### [Materials provided]
★ ★ ★

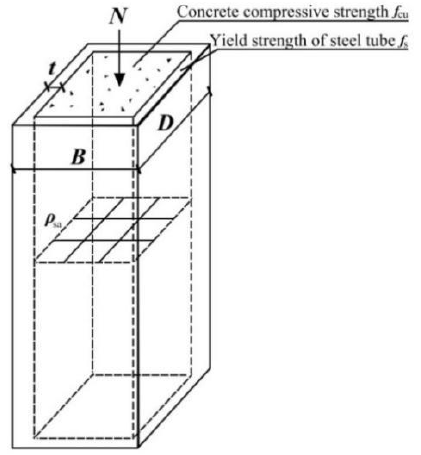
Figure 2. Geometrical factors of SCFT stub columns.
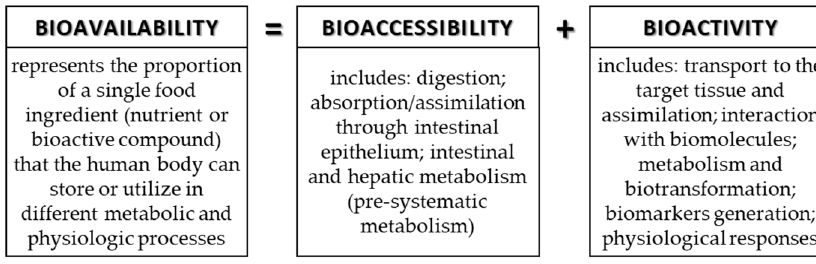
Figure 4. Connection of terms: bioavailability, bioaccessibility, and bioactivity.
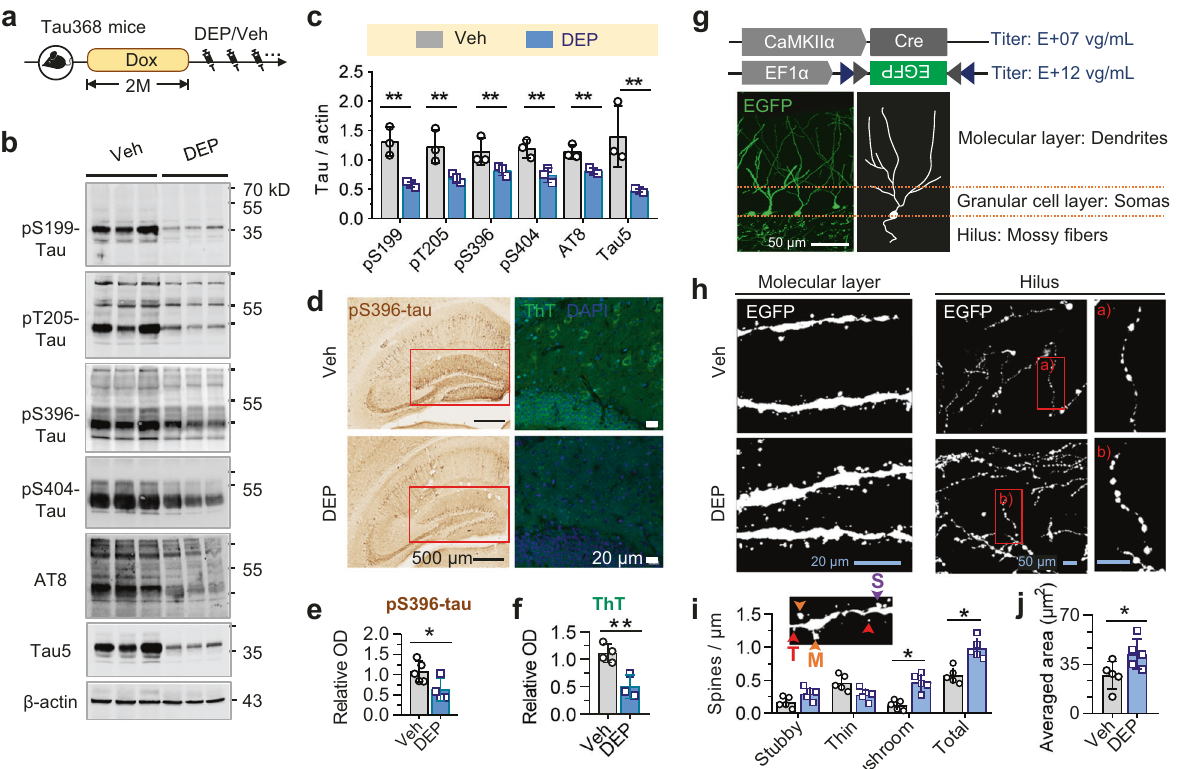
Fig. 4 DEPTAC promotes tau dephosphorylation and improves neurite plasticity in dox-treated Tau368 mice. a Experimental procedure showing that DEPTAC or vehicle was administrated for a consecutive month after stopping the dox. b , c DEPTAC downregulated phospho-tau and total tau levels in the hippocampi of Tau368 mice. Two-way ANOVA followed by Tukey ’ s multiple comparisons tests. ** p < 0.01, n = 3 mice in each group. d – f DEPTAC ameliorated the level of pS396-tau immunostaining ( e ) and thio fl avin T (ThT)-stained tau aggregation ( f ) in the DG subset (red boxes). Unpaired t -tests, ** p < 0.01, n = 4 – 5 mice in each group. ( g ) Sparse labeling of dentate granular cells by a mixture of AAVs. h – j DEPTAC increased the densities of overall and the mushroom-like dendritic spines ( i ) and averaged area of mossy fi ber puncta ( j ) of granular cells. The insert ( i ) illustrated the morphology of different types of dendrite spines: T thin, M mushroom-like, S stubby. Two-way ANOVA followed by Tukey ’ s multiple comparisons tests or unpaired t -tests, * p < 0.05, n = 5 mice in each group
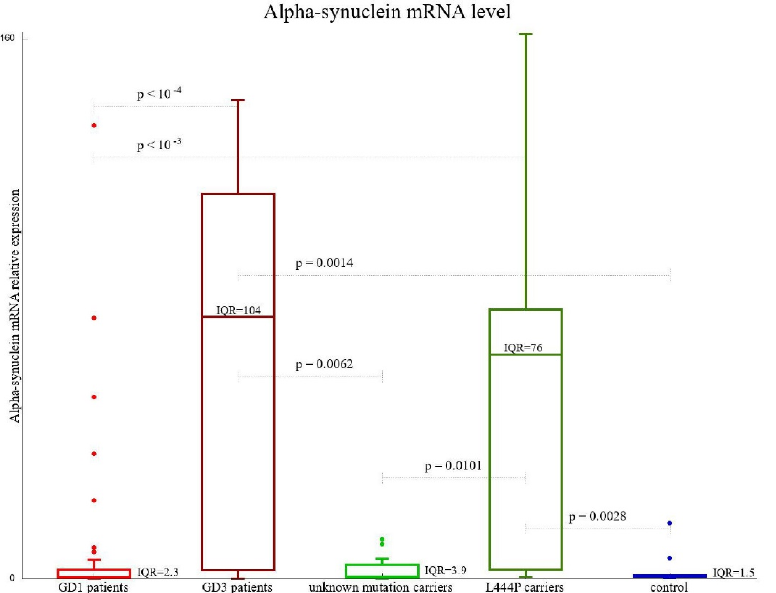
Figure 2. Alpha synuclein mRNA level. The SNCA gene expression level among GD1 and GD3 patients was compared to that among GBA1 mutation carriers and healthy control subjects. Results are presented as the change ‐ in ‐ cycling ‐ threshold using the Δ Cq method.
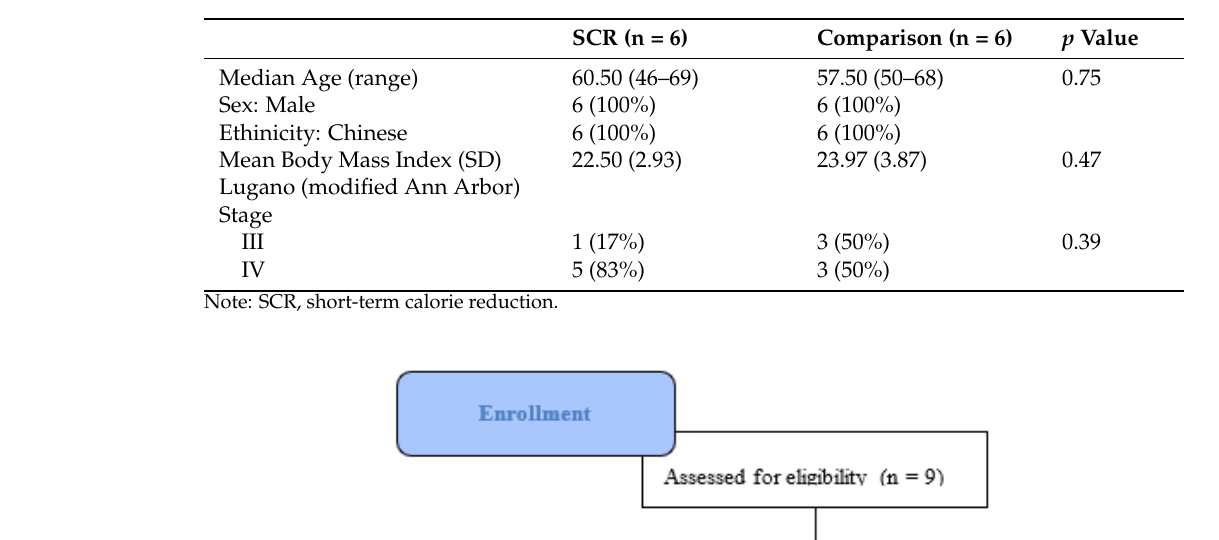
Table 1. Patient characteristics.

★ ★ ★

If a line in the records above contains the word "Figure", copy it.

Figure 2. Geometrical factors of SCFT stub columns.
Figure 4. Connection of terms: bioavailability, bioaccessibility, and bioactivity.
Figure 2. Alpha synuclein mRNA level. The SNCA gene expression level among GD1 and GD3 patients was compared to that among GBA1 mutation carriers and healthy control subjects. Results are presented as the change ‐ in ‐ cycling ‐ threshold using the Δ Cq method.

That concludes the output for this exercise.